Instructions to follow: Convert the lines below into a JSON list of strings, one string per line, leaving out blank lines and the picture markers.

(Spatial annotation records)
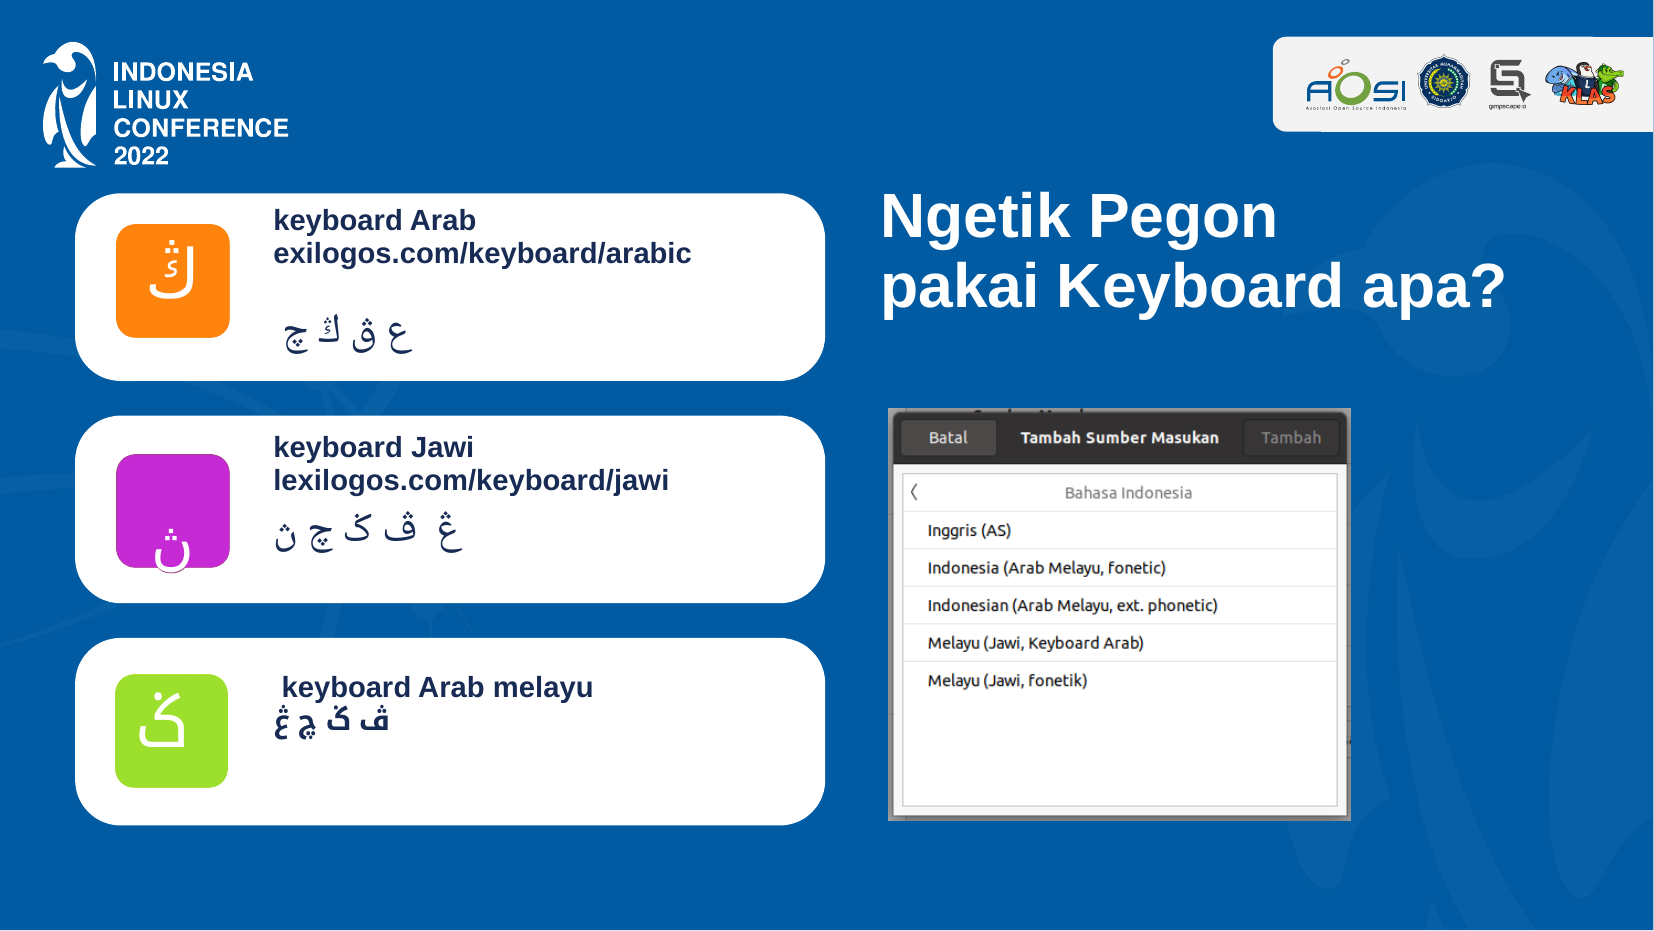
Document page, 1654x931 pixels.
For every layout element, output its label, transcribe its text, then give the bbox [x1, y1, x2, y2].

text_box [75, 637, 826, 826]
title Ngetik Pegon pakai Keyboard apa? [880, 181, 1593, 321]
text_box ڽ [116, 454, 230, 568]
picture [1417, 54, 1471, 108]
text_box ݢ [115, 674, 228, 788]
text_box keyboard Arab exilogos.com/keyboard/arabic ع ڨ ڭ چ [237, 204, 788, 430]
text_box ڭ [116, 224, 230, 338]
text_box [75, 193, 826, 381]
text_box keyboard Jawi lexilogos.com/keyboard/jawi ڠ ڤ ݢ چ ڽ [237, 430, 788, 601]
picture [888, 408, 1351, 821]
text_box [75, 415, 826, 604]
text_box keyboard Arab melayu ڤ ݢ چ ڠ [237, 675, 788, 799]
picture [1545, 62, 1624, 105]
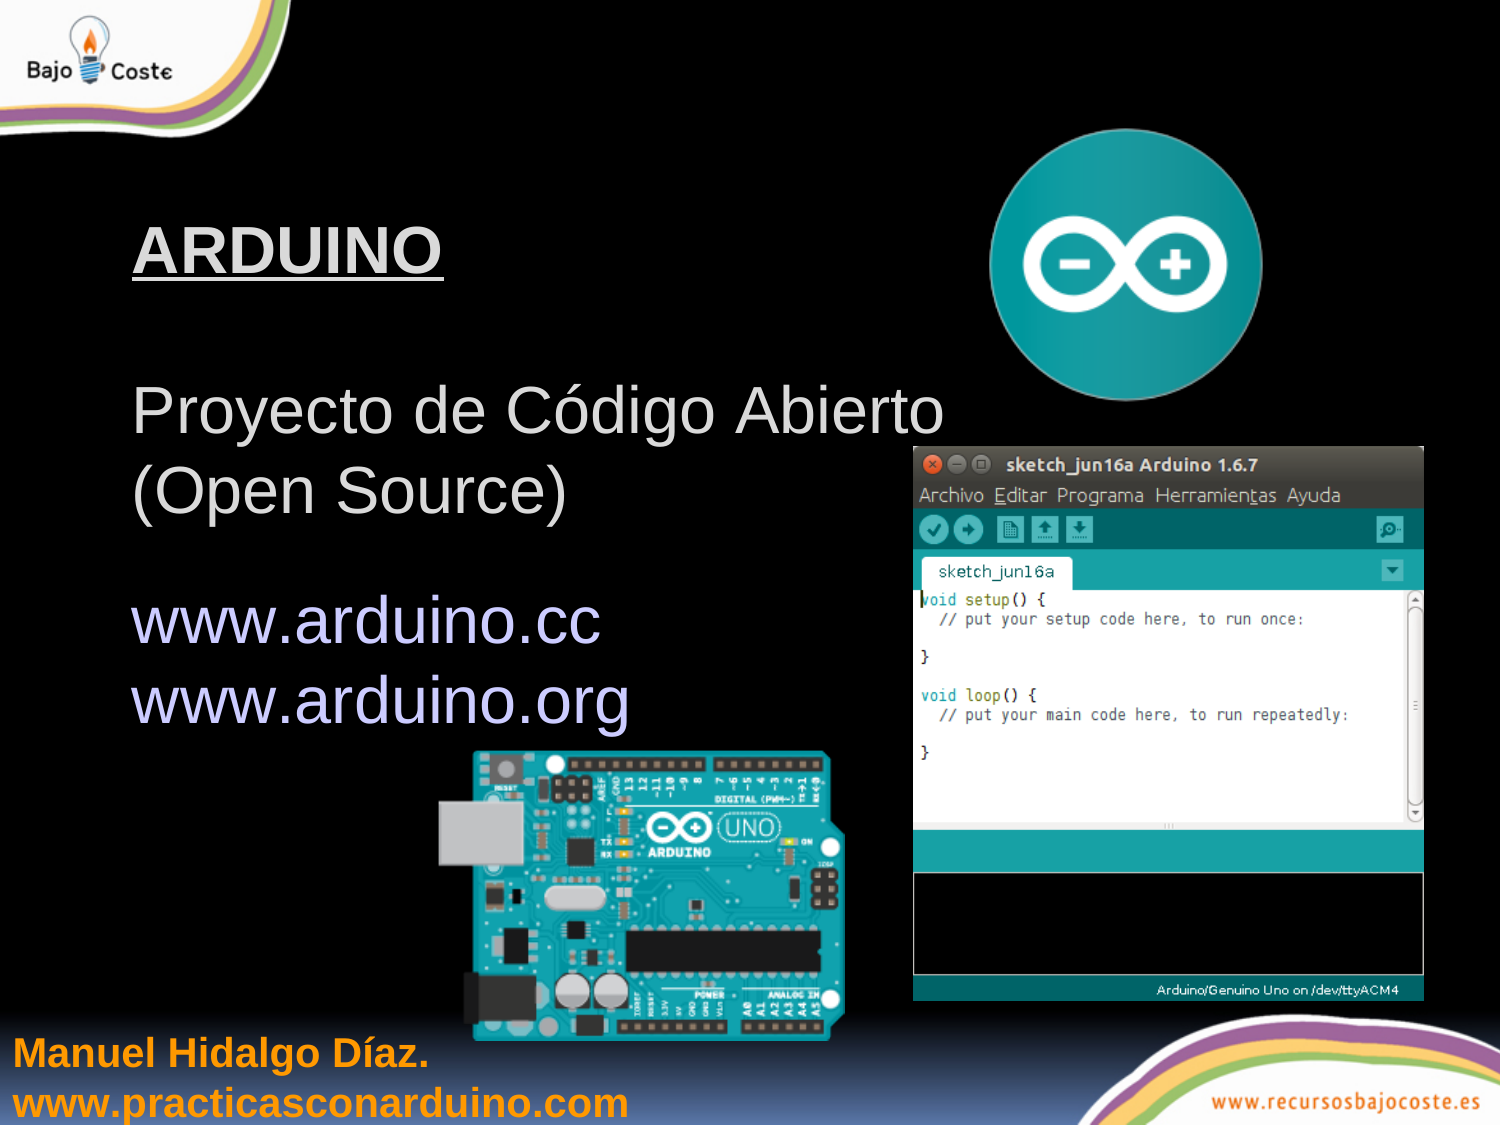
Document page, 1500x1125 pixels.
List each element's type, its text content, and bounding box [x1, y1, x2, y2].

Exercise answer:
[
  "Document page, 1654x931 pixels.",
  "For every layout element, output its label, transcribe its text, then give the bbox [x1, y1, x2, y2].",
  "text_box [75, 637, 826, 826]",
  "title Ngetik Pegon pakai Keyboard apa? [880, 181, 1593, 321]",
  "text_box ڽ [116, 454, 230, 568]",
  "picture [1417, 54, 1471, 108]",
  "text_box ݢ [115, 674, 228, 788]",
  "text_box keyboard Arab exilogos.com/keyboard/arabic ع ڨ ڭ چ [237, 204, 788, 430]",
  "text_box ڭ [116, 224, 230, 338]",
  "text_box [75, 193, 826, 381]",
  "text_box keyboard Jawi lexilogos.com/keyboard/jawi ڠ ڤ ݢ چ ڽ [237, 430, 788, 601]",
  "picture [888, 408, 1351, 821]",
  "text_box [75, 415, 826, 604]",
  "text_box keyboard Arab melayu ڤ ݢ چ ڠ [237, 675, 788, 799]",
  "picture [1545, 62, 1624, 105]",
  "Document page, 1500x1125 pixels.",
  "List each element's type, its text content, and bounding box [x1, y1, x2, y2]."
]